Schwäbische Zeitung (Riedlingen)
Kritik an Amazons Warenentsorgung
Amazon entsorgt Neu- und Umtauschware im großen Stil – Wegwerfen ist billiger als spenden
MÜNCHEN (dpa) - Der Online-Versandkonzern Amazon steht wegen der Entsorgung von Retouren und nicht verkauften Artikeln in der Kritik. Laut Medienberichten würden in den deutschen Warenlagern des USUnternehmens in großem Umfang teils neuwertige Waren entsorgt, darunter Kühlschränke und Handys. Das Bundesumweltministerium hat den Konzern aufgefordert, die Vorwürfe aufzuklären.
RAVENSBURG - Der Onlinehändler Amazon vernichtet massenhaft Retouren und Lagerbestände. Das berichtet die „Wirtschaftswoche“und das ZDF-Magazin „Frontal 21“. Unter anderem erzählen Amazon-Mitarbeiter davon, wie systematisch verschrottet wird, was nicht mehr als sogenannte A-Ware verkauft werden kann. Der Grund: Verschrotten ist billiger als verschenken.
Smartphones, Tablets, Kaffeevollautomaten, Matratzen und Waschmaschinen. Alles neuwertig und trotzdem reif für den Schrott, berichtet eine Amazon-Mitarbeiterin. Waren im Wert von rund 23 000 Euro habe allein sie pro Schicht vernichtet. Häufig seien es Retouren, die Amazon vernichten lasse. Diese könnten laut Amazon zwar oftmals als neuwertig weiterverkauft werden, etwa im Amazon-Warehouse.
250 000 Retouren pro Jahr
Dem Bericht zufolge werden aber tatsächlich nur 70 Prozent der umgetauschten Waren im gesamten Onlinehandel weiterverkauft. Im Umkehrschluss landet also rund ein Drittel der Waren im Müll.
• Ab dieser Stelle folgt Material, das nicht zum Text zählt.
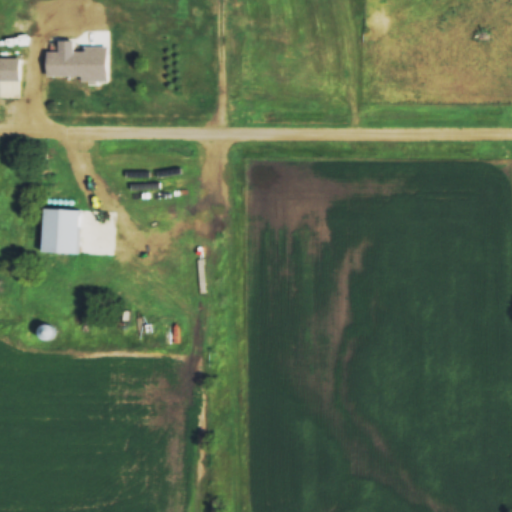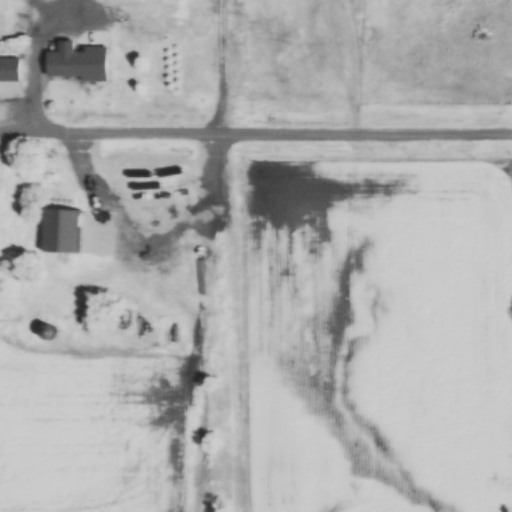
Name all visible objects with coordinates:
road: (70, 2)
building: (79, 63)
road: (224, 67)
building: (10, 68)
road: (39, 88)
road: (255, 135)
road: (98, 206)
building: (61, 230)
building: (47, 331)
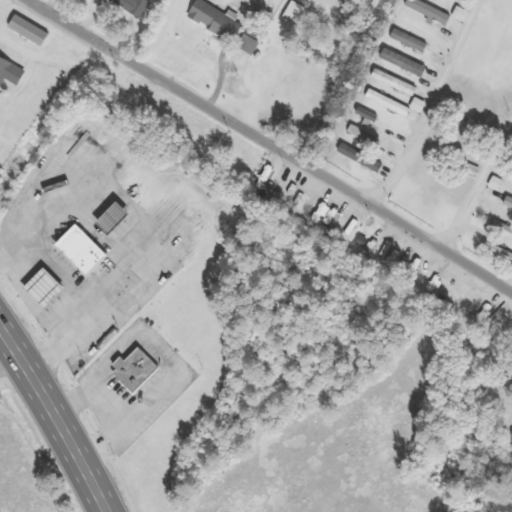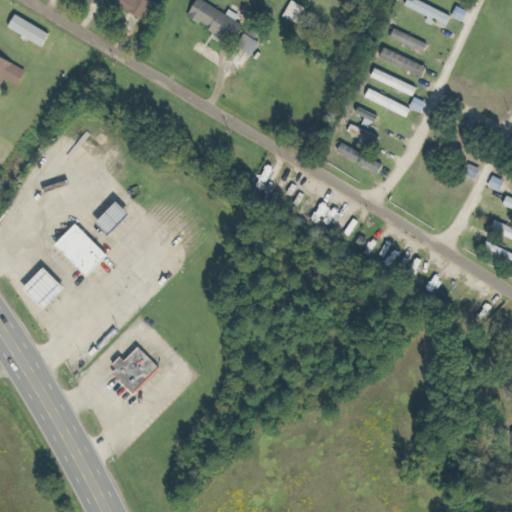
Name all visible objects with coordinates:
building: (140, 6)
building: (300, 12)
building: (436, 12)
building: (217, 18)
building: (36, 31)
building: (241, 31)
building: (414, 41)
building: (254, 45)
building: (410, 63)
building: (13, 71)
building: (401, 83)
building: (394, 104)
building: (425, 105)
building: (372, 118)
railway: (296, 127)
building: (369, 135)
road: (268, 146)
building: (366, 158)
road: (483, 246)
building: (91, 251)
building: (54, 290)
building: (143, 371)
road: (55, 415)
Pro Jahr seien es mehr als
250 000 Pakete, die Verbraucher zurück zum Absender schicken. Die Aufbereitung sei für viele Händler schlichtweg nicht wirtschaftlich. Retouren, die nicht mehr als A-Ware in den Verkauf können, vernichten mehr als die Hälfte der Onlinehändler direkt. Besonders umgetauschte Kleidung sei in der Aufbereitung häufig teurer als in der Herstellung und lande deswegen in der Müllverbrennungsanlage.
„Das ist eine enorme Ressourcenverschwendung“, wird die Greenpeace-Expertin Kristen Brodde zitiert. Schuld daran sei vor allem Amazon, da kein anderer Versandhändler auf ähnlich hohe Retourenmengen komme.
Aber nicht nur, was zurückgegeben wurde, landet im Schredder. Einwandfreie Lagerbestände werden laut „Wirtschaftswoche“und „Frontal 21“ebenfalls vernichtet. Darunter auch die Ware, die Amazon im Auftrag von externen Händlern in seinen elf Logistikzentren verschickt oder einlagert. Wer auf dem AmazonMarktplatz seine Waren anbietet, kann die Logistik komplett dem Onlinehändler überlassen. Aber: Gegen Gebühr. Je länger die Waren in den Regalen liegen bleiben, desto teurer wird die Lagergebühr.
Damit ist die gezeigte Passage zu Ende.